Mesmo assim, nos casos em que resistiam os indivíduos da rede acabavam por os deixar partir. Para além da má alimentação e de agressões pontuais, não há conhecimento de casos de violência extrema ou mortes. Os que resistiam eram levados até à estação de comboios mais próxima, onde recebiam bilhetes de comboio.
Histórias comuns
Nos últimos anos, avolumaram-se as queixas nos postos da GNR. Partiam de familiares que davam conta do desaparecimento dos seus filhos, pais ou irmãos. As histórias tinham, no entanto, denominadores comuns contavam que os desaparecidos tinham sido aliciados para trabalharem em Espanha, mas que prometeram voltar um ou dois meses depois.
Muitos dos que voltavam, embora em condições miseráveis, evitavam apresentar queixa.
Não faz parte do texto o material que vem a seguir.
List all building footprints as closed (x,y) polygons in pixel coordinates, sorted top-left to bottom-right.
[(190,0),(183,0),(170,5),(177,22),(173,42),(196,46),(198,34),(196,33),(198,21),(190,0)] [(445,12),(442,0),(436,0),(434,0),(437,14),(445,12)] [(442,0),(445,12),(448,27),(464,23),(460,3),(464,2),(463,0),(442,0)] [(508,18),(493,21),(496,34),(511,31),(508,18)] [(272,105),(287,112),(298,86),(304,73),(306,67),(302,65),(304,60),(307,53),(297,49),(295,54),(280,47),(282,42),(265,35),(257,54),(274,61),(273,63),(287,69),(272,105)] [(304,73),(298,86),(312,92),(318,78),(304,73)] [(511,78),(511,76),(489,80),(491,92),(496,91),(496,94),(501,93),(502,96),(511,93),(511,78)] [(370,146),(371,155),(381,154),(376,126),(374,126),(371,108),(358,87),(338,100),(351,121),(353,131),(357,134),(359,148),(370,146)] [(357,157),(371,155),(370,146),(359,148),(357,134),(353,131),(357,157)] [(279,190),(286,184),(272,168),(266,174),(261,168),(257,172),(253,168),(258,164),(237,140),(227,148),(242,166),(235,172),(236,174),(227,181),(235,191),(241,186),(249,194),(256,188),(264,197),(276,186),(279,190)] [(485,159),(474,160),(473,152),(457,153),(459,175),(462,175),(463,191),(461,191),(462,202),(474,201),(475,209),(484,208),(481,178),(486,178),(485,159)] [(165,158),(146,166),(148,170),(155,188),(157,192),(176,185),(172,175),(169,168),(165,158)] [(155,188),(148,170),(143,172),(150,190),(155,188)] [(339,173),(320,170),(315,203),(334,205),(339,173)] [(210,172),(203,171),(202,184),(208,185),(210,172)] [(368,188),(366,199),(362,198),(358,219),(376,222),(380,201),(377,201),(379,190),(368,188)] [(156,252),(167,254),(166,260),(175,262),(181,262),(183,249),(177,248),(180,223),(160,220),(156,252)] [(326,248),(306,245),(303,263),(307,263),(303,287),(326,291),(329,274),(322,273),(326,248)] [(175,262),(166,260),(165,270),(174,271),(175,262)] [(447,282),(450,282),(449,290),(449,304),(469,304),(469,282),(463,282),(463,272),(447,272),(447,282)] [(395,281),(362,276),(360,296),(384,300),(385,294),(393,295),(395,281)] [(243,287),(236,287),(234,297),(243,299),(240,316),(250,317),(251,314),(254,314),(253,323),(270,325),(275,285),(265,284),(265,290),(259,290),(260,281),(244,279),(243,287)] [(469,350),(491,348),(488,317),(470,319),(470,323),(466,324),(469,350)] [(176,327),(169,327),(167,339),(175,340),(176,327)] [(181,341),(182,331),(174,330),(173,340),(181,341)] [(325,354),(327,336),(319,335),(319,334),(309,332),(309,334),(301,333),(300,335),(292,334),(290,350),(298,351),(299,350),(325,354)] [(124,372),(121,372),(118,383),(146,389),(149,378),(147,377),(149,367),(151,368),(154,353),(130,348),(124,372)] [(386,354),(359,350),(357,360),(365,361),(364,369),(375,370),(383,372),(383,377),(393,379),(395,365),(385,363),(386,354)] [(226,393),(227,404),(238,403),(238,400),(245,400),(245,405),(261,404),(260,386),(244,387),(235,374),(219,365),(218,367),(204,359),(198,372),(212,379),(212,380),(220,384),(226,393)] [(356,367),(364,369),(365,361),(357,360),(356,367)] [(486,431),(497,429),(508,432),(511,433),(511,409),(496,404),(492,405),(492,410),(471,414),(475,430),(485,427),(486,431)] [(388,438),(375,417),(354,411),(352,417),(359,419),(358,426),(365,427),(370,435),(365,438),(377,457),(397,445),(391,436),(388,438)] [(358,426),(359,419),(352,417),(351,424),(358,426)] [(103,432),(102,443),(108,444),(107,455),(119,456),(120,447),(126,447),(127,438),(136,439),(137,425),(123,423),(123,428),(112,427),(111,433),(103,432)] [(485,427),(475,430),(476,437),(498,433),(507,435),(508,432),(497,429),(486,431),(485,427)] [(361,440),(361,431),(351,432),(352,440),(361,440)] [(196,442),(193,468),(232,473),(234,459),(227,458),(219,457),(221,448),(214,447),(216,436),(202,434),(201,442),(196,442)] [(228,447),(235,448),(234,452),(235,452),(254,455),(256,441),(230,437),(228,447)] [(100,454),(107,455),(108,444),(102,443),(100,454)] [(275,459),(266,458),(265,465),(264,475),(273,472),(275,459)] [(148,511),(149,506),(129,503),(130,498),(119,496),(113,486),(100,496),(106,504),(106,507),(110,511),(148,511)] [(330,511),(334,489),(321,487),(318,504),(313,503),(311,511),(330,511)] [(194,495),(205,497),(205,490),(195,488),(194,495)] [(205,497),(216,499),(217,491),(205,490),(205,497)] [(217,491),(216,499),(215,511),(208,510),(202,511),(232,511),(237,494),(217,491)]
Pouco ou nada sabiam sobre os empregadores, porque os contactos eram rápidos e habitualmente eram feitos por quem depois aceitava trabalhar em Espanha. As autoridades admitem ainda que a inexistência de queixas esteja relacionada com o medo de represálias.
Agora, a Polícia Judiciária vai concentrar-se na localização dos portugueses desparecidos e as autoridades espanholas já asseguraram que irão colaborar.
Cerca de uma dezena de suspeitos conseguiu escapar e já terão sido emitidos mandados de captura internacionais para os mesmo. A PJ apreendeu ainda 12 armas ilegais.
Gémeos recusaram trabalho e conseguiram regressar
Deolinda de Fátima, residente em Carrazeda do Alvão, concelho de Vila Pouca de Aguiar, Vila Real, recorda ainda os gritos do marido quando os filhos, gémeos ( cujo nome preferiu não revelar), foram levados para Espanha. "Pensava que nunca mais os via, chorou durante uma semana. Os vizinhos ajudaram-nos a procurá-los". A ausência durou pouco, oito dias, mas desde então Deolinda de Fátima redobrou a vigilância aos filhos, que apresentam deficiências mentais profundas, não conseguindo, por isso, subsistir sozinhos.
Foi num final de tarde - Deolinda não recorda bem o ano, mas admite ter sido em 2000 ou 2001 - dois homens, de etnia cigana, que ela não conhecia, lhe levaram os filhos. "Disseram ao meu tio para ir ele. Ele não podia e os ciganos levaram os rapazes. Não tive tempo de dizer nada. Desapareceram".
Deolinda não se conformou. Apresentou queixa na GNR, procurou os ciganos que lhe levaram os gémeos, organizou com os vizinhos viagens para procurar os filhos, que foram encontrados a pouco mais de 20 quilómetros da fronteira francesa, numa casa agrícola. "Vieram-nos trazer. Eles não sabem dizer o que aconteceu, não contaram se foram maltratados nem por onde andaram. Mas agora estou sempre atenta e não os deixo afastarem-se".